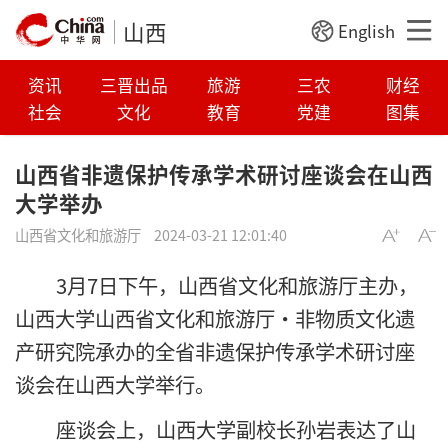
山西
English
资讯
三晋出品
旅游
三农
财经
社会
文化
教育
党建
图集
山西省非遗保护传承学术研讨座谈会在山西
大学举办
山西省文化和旅游厅
2024-03-21 12:01:40
3月7日下午，山西省文化和旅游厅主办，
山西大学山西省文化和旅游厅·非物质文化遗
产研究院承办的全省非遗保护传承学术研讨座
谈会在山西大学举行。
座谈会上，山西大学副校长孙岩表达了山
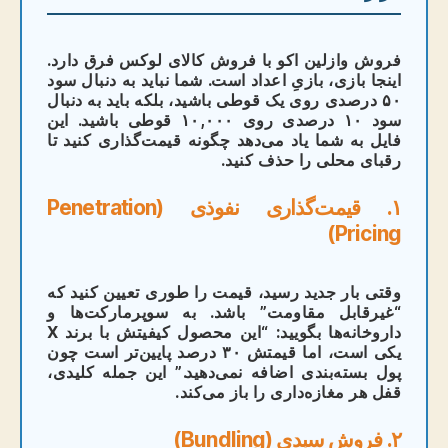
فروش وازلین اکو با فروش کالای لوکس فرق دارد.
اینجا بازی، بازیِ اعداد است. شما نباید به دنبال سود
۵۰ درصدی روی یک قوطی باشید، بلکه باید به دنبال
سود ۱۰ درصدی روی ۱۰,۰۰۰ قوطی باشید. این
فایل به شما یاد می‌دهد چگونه قیمت‌گذاری کنید تا
رقبای محلی را حذف کنید.
۱. قیمت‌گذاری نفوذی (Penetration
Pricing)
وقتی بار جدید رسید، قیمت را طوری تعیین کنید که
“غیرقابل مقاومت” باشد. به سوپرمارکت‌ها و
داروخانه‌ها بگویید: “این محصول کیفیتش با برند X
یکی است، اما قیمتش ۳۰ درصد پایین‌تر است چون
پول بسته‌بندی اضافه نمی‌دهید.” این جمله کلیدی،
قفل هر مغازه‌داری را باز می‌کند.
۲. فروش سبدی (Bundling)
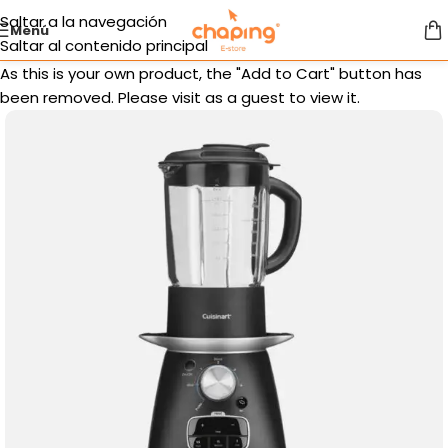
Saltar a la navegación
Menú
Saltar al contenido principal
As this is your own product, the "Add to Cart" button has
been removed. Please visit as a guest to view it.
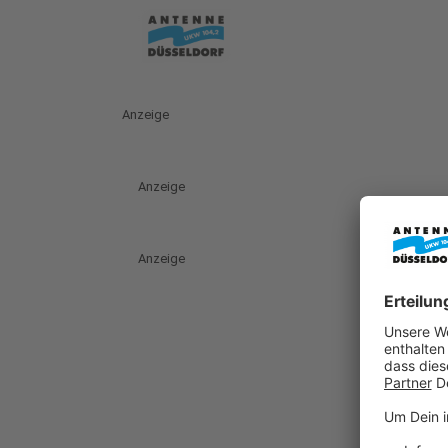
Anzeige
Anzeige
Anzeige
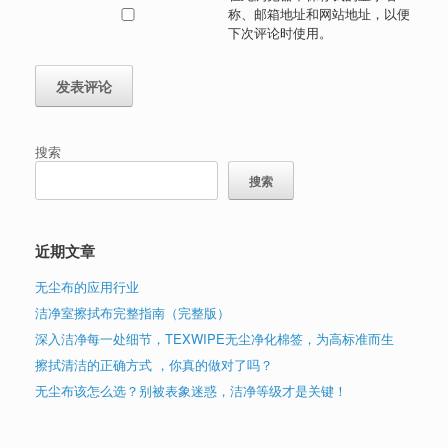
称、邮箱地址和网站地址，以便
下次评论时使用。
搜索
搜索
近期文章
无尘布的应用行业
洁净室擦拭布完整指南（完整版）
深入洁净每一处细节，TEXWIPE无尘净化棉签，为高标准而生
擦拭清洁的正确方式 ，你真的做对了吗？
无尘布该怎么选？别被表象迷惑，洁净等级才是关键！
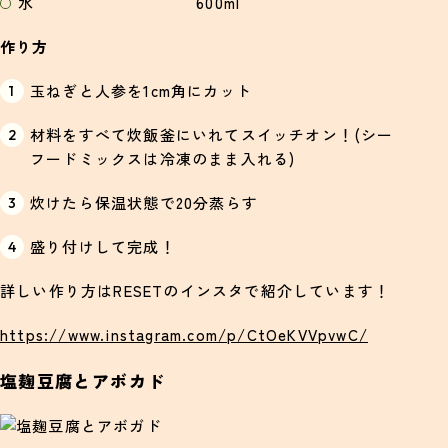
水 600ml
作り方
玉ねぎと人参を1cm角にカット
材料をすべて炊飯釜にいれてスイッチオン！(シー
フードミックスは冷凍のまま入れる)
炊けたら保温状態で20分蒸らす
盛り付けして完成！
詳しい作り方はRESETのインスタで紹介しています！
https://www.instagram.com/p/CtOeKVVpvwC/
塩麹豆腐とアボカド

┄┄┄┄┄┄┄┄┄┄

• **What you will do**
Reproduce every line of text in the listing above, character for character and in the same order, leaving out the pictures.

• **Reply**
山西
English
资讯
三晋出品
旅游
三农
财经
社会
文化
教育
党建
图集
山西省非遗保护传承学术研讨座谈会在山西
大学举办
山西省文化和旅游厅
2024-03-21 12:01:40
3月7日下午，山西省文化和旅游厅主办，
山西大学山西省文化和旅游厅·非物质文化遗
产研究院承办的全省非遗保护传承学术研讨座
谈会在山西大学举行。
座谈会上，山西大学副校长孙岩表达了山
فروش وازلین اکو با فروش کالای لوکس فرق دارد.
اینجا بازی، بازیِ اعداد است. شما نباید به دنبال سود
۵۰ درصدی روی یک قوطی باشید، بلکه باید به دنبال
سود ۱۰ درصدی روی ۱۰,۰۰۰ قوطی باشید. این
فایل به شما یاد می‌دهد چگونه قیمت‌گذاری کنید تا
رقبای محلی را حذف کنید.
۱. قیمت‌گذاری نفوذی (Penetration
Pricing)
وقتی بار جدید رسید، قیمت را طوری تعیین کنید که
“غیرقابل مقاومت” باشد. به سوپرمارکت‌ها و
داروخانه‌ها بگویید: “این محصول کیفیتش با برند X
یکی است، اما قیمتش ۳۰ درصد پایین‌تر است چون
پول بسته‌بندی اضافه نمی‌دهید.” این جمله کلیدی،
قفل هر مغازه‌داری را باز می‌کند.
۲. فروش سبدی (Bundling)
Saltar a la navegación
Menú
Saltar al contenido principal
As this is your own product, the "Add to Cart" button has
been removed. Please visit as a guest to view it.
Anzeige
Anzeige
Anzeige
称、邮箱地址和网站地址，以便
下次评论时使用。
搜索
搜索
近期文章
无尘布的应用行业
洁净室擦拭布完整指南（完整版）
深入洁净每一处细节，TEXWIPE无尘净化棉签，为高标准而生
擦拭清洁的正确方式 ，你真的做对了吗？
无尘布该怎么选？别被表象迷惑，洁净等级才是关键！
水 600ml
作り方
玉ねぎと人参を1cm角にカット
材料をすべて炊飯釜にいれてスイッチオン！(シー
フードミックスは冷凍のまま入れる)
炊けたら保温状態で20分蒸らす
盛り付けして完成！
詳しい作り方はRESETのインスタで紹介しています！
https://www.instagram.com/p/CtOeKVVpvwC/
塩麹豆腐とアボカド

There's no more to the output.